- _Raw data_:
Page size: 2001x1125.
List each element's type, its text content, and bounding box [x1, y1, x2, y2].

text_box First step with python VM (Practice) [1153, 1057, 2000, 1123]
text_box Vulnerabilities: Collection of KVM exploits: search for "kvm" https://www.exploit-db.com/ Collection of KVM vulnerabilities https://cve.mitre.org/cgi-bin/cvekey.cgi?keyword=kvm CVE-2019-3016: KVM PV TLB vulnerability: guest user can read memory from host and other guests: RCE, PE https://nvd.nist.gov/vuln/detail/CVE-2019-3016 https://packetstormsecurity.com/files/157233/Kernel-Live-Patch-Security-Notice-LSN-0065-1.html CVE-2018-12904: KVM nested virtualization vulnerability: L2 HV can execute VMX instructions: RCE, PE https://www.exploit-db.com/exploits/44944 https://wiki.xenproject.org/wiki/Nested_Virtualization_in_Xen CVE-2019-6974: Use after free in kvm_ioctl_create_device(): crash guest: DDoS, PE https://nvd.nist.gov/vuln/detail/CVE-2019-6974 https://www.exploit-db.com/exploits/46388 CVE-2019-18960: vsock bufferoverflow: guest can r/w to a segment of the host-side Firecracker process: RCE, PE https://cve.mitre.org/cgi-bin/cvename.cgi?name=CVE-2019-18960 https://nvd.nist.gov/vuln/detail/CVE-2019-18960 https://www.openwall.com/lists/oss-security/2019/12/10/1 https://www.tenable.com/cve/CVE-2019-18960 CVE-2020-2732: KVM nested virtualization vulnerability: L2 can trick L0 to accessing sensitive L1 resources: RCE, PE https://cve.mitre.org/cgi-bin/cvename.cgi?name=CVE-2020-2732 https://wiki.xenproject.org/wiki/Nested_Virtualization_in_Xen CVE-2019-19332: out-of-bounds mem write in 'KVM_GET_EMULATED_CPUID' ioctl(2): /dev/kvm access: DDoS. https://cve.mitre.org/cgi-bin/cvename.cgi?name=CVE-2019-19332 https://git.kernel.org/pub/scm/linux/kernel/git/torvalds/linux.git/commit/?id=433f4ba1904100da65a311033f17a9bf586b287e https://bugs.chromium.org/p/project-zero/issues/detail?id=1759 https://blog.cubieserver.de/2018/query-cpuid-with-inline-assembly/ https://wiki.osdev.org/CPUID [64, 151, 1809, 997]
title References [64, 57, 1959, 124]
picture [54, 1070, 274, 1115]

- _Instruction_: Output every entry exactly as given.

- _Solution for this exercise_:
Page size: 2001x1125.
List each element's type, its text content, and bounding box [x1, y1, x2, y2].

text_box First step with python VM (Practice) [1153, 1057, 2000, 1123]
text_box Vulnerabilities: Collection of KVM exploits: search for "kvm" https://www.exploit-db.com/ Collection of KVM vulnerabilities https://cve.mitre.org/cgi-bin/cvekey.cgi?keyword=kvm CVE-2019-3016: KVM PV TLB vulnerability: guest user can read memory from host and other guests: RCE, PE https://nvd.nist.gov/vuln/detail/CVE-2019-3016 https://packetstormsecurity.com/files/157233/Kernel-Live-Patch-Security-Notice-LSN-0065-1.html CVE-2018-12904: KVM nested virtualization vulnerability: L2 HV can execute VMX instructions: RCE, PE https://www.exploit-db.com/exploits/44944 https://wiki.xenproject.org/wiki/Nested_Virtualization_in_Xen CVE-2019-6974: Use after free in kvm_ioctl_create_device(): crash guest: DDoS, PE https://nvd.nist.gov/vuln/detail/CVE-2019-6974 https://www.exploit-db.com/exploits/46388 CVE-2019-18960: vsock bufferoverflow: guest can r/w to a segment of the host-side Firecracker process: RCE, PE https://cve.mitre.org/cgi-bin/cvename.cgi?name=CVE-2019-18960 https://nvd.nist.gov/vuln/detail/CVE-2019-18960 https://www.openwall.com/lists/oss-security/2019/12/10/1 https://www.tenable.com/cve/CVE-2019-18960 CVE-2020-2732: KVM nested virtualization vulnerability: L2 can trick L0 to accessing sensitive L1 resources: RCE, PE https://cve.mitre.org/cgi-bin/cvename.cgi?name=CVE-2020-2732 https://wiki.xenproject.org/wiki/Nested_Virtualization_in_Xen CVE-2019-19332: out-of-bounds mem write in 'KVM_GET_EMULATED_CPUID' ioctl(2): /dev/kvm access: DDoS. https://cve.mitre.org/cgi-bin/cvename.cgi?name=CVE-2019-19332 https://git.kernel.org/pub/scm/linux/kernel/git/torvalds/linux.git/commit/?id=433f4ba1904100da65a311033f17a9bf586b287e https://bugs.chromium.org/p/project-zero/issues/detail?id=1759 https://blog.cubieserver.de/2018/query-cpuid-with-inline-assembly/ https://wiki.osdev.org/CPUID [64, 151, 1809, 997]
title References [64, 57, 1959, 124]
picture [54, 1070, 274, 1115]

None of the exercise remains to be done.